Pose landmark coordinates
----

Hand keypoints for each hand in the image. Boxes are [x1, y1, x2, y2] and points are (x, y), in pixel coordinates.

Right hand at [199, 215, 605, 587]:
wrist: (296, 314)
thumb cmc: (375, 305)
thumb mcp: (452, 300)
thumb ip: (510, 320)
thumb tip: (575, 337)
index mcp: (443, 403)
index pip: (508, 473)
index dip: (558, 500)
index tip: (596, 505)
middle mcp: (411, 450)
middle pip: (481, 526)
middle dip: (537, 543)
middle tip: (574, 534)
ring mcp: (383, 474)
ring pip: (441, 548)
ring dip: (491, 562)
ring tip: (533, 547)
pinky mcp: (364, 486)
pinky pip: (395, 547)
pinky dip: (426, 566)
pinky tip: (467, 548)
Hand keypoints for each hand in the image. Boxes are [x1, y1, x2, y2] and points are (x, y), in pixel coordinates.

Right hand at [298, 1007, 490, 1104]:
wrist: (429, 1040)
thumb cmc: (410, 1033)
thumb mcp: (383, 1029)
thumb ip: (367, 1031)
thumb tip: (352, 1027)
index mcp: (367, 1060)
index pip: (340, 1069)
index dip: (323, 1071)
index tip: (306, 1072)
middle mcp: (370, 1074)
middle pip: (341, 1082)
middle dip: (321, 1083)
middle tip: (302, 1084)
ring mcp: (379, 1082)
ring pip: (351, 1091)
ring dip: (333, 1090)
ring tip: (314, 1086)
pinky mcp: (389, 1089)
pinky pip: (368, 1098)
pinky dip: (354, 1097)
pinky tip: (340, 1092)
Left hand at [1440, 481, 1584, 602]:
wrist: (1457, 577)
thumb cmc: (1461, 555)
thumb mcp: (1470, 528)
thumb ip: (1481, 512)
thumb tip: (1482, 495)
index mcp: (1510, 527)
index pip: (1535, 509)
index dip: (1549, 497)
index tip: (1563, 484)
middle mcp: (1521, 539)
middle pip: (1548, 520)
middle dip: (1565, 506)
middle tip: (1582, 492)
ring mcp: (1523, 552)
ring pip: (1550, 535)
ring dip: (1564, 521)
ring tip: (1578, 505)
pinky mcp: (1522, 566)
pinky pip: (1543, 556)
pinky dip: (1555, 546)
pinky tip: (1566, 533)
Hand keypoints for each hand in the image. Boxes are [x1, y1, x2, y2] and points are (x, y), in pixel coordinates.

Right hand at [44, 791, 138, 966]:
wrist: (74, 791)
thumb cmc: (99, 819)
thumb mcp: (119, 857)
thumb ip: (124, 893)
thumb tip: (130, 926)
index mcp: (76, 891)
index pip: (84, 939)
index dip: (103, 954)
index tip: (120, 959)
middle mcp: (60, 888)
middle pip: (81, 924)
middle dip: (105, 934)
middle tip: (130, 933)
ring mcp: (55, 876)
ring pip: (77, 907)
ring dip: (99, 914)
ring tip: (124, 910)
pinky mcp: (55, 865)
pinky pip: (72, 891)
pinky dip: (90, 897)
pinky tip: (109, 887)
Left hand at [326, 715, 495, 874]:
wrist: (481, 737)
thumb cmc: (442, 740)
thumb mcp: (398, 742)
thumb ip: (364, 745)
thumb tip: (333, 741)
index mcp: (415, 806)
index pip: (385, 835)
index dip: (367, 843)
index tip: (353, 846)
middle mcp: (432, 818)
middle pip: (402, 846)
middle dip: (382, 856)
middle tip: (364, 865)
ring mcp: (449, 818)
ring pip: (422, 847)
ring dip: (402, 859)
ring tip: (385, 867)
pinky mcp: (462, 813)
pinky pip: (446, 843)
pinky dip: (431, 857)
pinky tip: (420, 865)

----

** WHAT TO PRODUCE **
Every line in the records above that contains the word "Right" should be copied out.

** RESPONSE **
Right hand at [199, 215, 605, 587]:
Right hand at [298, 1007, 490, 1104]:
Right hand at [44, 791, 138, 966]:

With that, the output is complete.